Zack is socially vulnerable, cognitively impaired and uncommonly trusting. And here’s the revolutionary part – it’s fine. Zack can yelp and flap and bounce and miss social cues and still perform in society.

  1. It’s shame, repackaged.

It’s impossible for me to view “differently abled” as equal rather than implying inferiority about Zack. When we shy away from diagnostic labels and allow our children’s disorders to be melted into the indistinct pot of “differently abled” it is a form of shame repacked. A diluting of the truth of who they are in order to shape them into a more socially acceptable category – one that dare not reveal impairments or deficits. True confidence lies in the call by the disabled to “boldly go where everyone has gone before.” Now it’s a limp plea for acceptance which begs, “we’re not really so different from the rest of you…please?”

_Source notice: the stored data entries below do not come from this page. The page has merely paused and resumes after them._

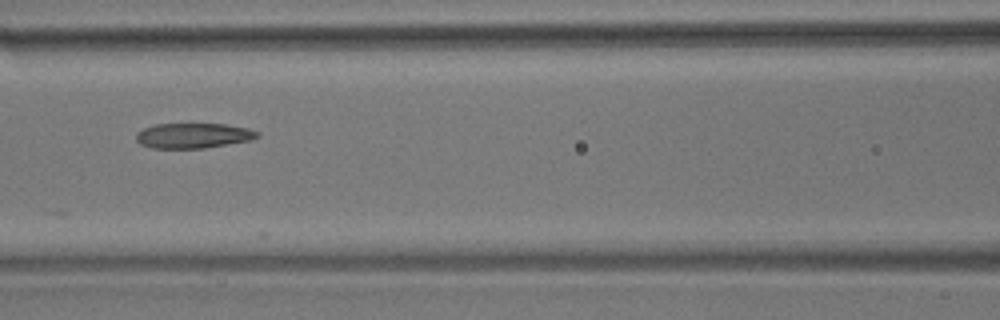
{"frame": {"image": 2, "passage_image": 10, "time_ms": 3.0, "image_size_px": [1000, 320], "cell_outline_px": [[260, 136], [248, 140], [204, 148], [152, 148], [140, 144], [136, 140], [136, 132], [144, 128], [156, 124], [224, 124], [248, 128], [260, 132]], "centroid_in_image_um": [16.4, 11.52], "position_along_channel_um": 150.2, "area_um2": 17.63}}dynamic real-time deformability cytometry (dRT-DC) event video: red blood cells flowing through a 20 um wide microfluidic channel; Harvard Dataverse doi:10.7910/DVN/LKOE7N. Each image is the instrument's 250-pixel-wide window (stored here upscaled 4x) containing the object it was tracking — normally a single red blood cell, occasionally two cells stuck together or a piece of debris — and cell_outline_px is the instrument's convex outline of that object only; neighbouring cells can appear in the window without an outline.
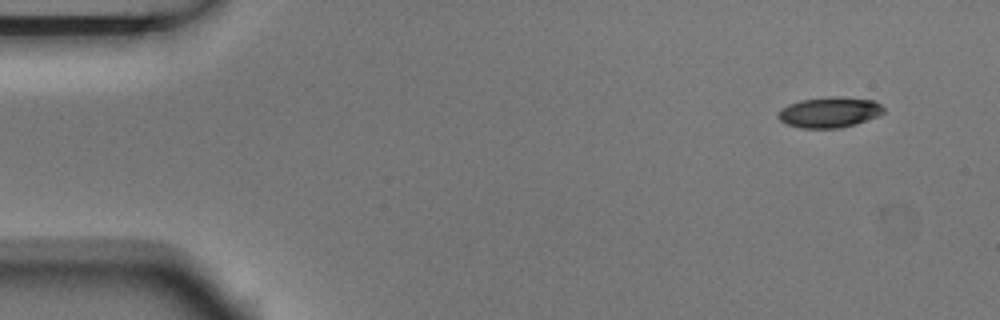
{"species": "Egyptian fruit bat (a non-hibernating species)", "species_latin": "Rousettus aegyptiacus", "temperature_condition": "room temperature", "stored_images_in_passage": 4, "camera_frame_rate_fps": 3000, "um_per_image_px": 0.085, "animal": {"sex": "male"}, "frame": {"image": 1, "passage_image": 1, "time_ms": 0.0, "image_size_px": [1000, 320], "cell_outline_px": [[884, 112], [876, 116], [856, 124], [840, 128], [800, 128], [788, 124], [780, 120], [776, 116], [780, 108], [788, 104], [800, 100], [832, 96], [840, 96], [872, 100], [880, 104], [884, 108]], "centroid_in_image_um": [70.47, 9.54], "position_along_channel_um": 14.5, "area_um2": 18.84}}
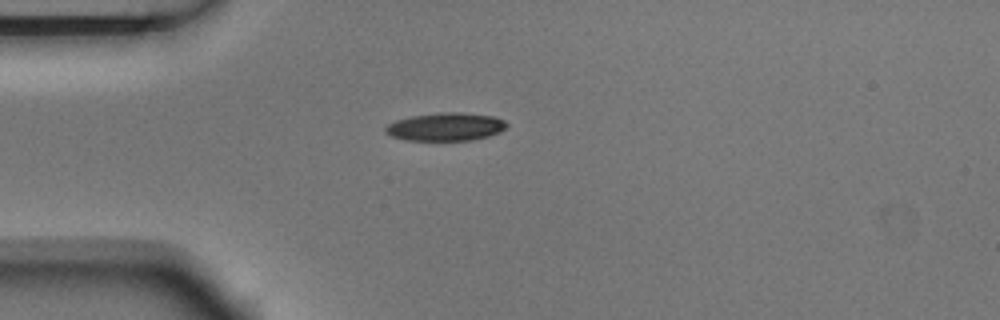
{"frame": {"image": 2, "passage_image": 4, "time_ms": 1.0, "image_size_px": [1000, 320], "cell_outline_px": [[508, 124], [500, 132], [488, 136], [472, 140], [404, 140], [392, 136], [384, 132], [384, 128], [388, 124], [396, 120], [412, 116], [440, 112], [460, 112], [492, 116], [504, 120]], "centroid_in_image_um": [37.86, 10.77], "position_along_channel_um": 47.1, "area_um2": 19.77}}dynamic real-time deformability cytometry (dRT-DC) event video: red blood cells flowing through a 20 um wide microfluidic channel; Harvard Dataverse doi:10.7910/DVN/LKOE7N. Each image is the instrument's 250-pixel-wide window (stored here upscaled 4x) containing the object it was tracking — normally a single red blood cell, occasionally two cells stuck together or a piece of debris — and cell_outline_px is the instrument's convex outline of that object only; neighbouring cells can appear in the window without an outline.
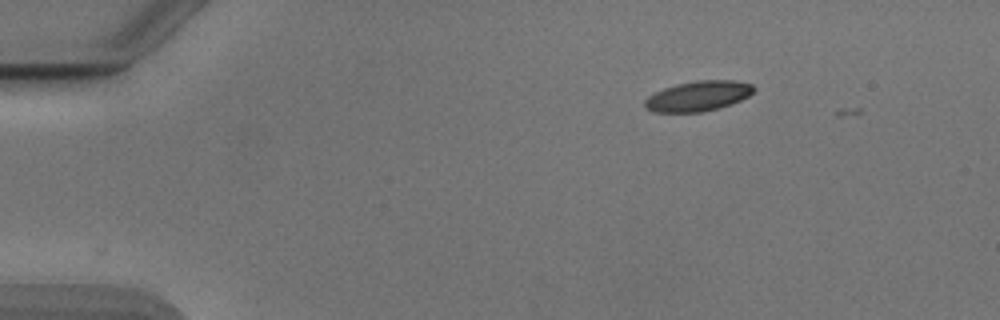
{"species": "Egyptian fruit bat (a non-hibernating species)", "species_latin": "Rousettus aegyptiacus", "temperature_condition": "cold", "stored_images_in_passage": 3, "camera_frame_rate_fps": 3000, "um_per_image_px": 0.085, "animal": {"sex": "male"}, "frame": {"image": 1, "passage_image": 1, "time_ms": 0.0, "image_size_px": [1000, 320], "cell_outline_px": [[756, 88], [748, 96], [732, 104], [700, 112], [652, 112], [644, 108], [644, 100], [648, 96], [664, 88], [676, 84], [696, 80], [736, 80], [752, 84]], "centroid_in_image_um": [59.32, 8.16], "position_along_channel_um": 25.7, "area_um2": 19.19}}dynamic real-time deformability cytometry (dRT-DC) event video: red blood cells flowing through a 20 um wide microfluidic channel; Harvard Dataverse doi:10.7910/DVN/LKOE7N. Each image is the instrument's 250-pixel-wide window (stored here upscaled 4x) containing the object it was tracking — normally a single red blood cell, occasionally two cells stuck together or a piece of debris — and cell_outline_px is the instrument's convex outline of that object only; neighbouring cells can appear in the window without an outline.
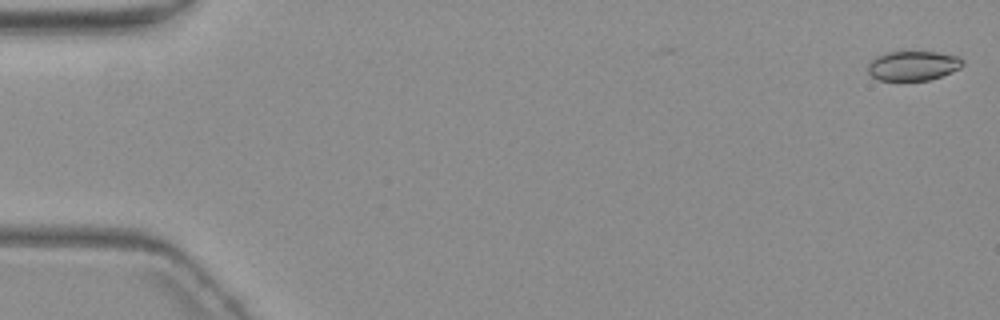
{"species": "common noctule bat (a hibernating species)", "species_latin": "Nyctalus noctula", "temperature_condition": "warm", "stored_images_in_passage": 6, "camera_frame_rate_fps": 3000, "um_per_image_px": 0.085, "animal": {"sex": "female", "body_mass_g": 19.3, "forearm_length_mm": 54.1}, "frame": {"image": 1, "passage_image": 1, "time_ms": 0.0, "image_size_px": [1000, 320], "cell_outline_px": [[964, 64], [960, 68], [952, 72], [928, 80], [880, 80], [872, 76], [868, 72], [868, 64], [876, 56], [884, 52], [936, 52], [960, 56], [964, 60]], "centroid_in_image_um": [77.63, 5.57], "position_along_channel_um": 7.4, "area_um2": 16.36}}
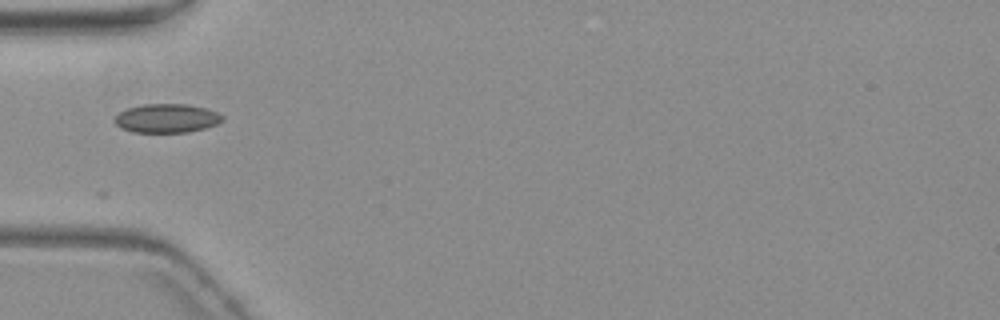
{"frame": {"image": 2, "passage_image": 6, "time_ms": 6.0, "image_size_px": [1000, 320], "cell_outline_px": [[224, 120], [216, 124], [204, 128], [188, 132], [132, 132], [120, 128], [112, 120], [120, 112], [128, 108], [144, 104], [188, 104], [204, 108], [216, 112], [224, 116]], "centroid_in_image_um": [14.15, 10.06], "position_along_channel_um": 70.8, "area_um2": 18.09}}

“Differently abled” erases Zack’s history, all that he has accomplished and overcome thus far.  To pretend we all function on a socially contiguous spectrum, separated only by shades of relative ability, is to deny the enormous challenges posed for people like Zack to perform even most rudimentary tasks like boarding a bus, feeding oneself or sitting quietly without flapping. “Differently abled” is insulting to Zack who – if he had sufficient language – would be happy to list all the ways he struggles to perform daily tasks the rest of us take for granted.  So, we are all clear, Zack is autistic, and he’s good at it.

As we continue to police language, we must be careful what we are saying about our disabled children, both to them and about them to society. I believe the nebulizing of disabilities is due in part to an earnest effort to spare our disabled children ridicule. But the type of people inclined to hurl slurs at Zack will do so regardless of how we “repackage” his disability. My pride in him, my understanding of who he is, is so clear-eyed that I simply do not care. This is a healthy attitude we would all do well to cultivate for ourselves and for our children irrespective of abilities. Slurs that ridicule the disabled for their inherent traits are genuinely searing, but to react by diluting their identities is to play their game on their terms, rather than our own. We must not allow that. I will not cower to the slur, but nor will I curtsey to the norm. After all, a rose by any other name is still… autistic.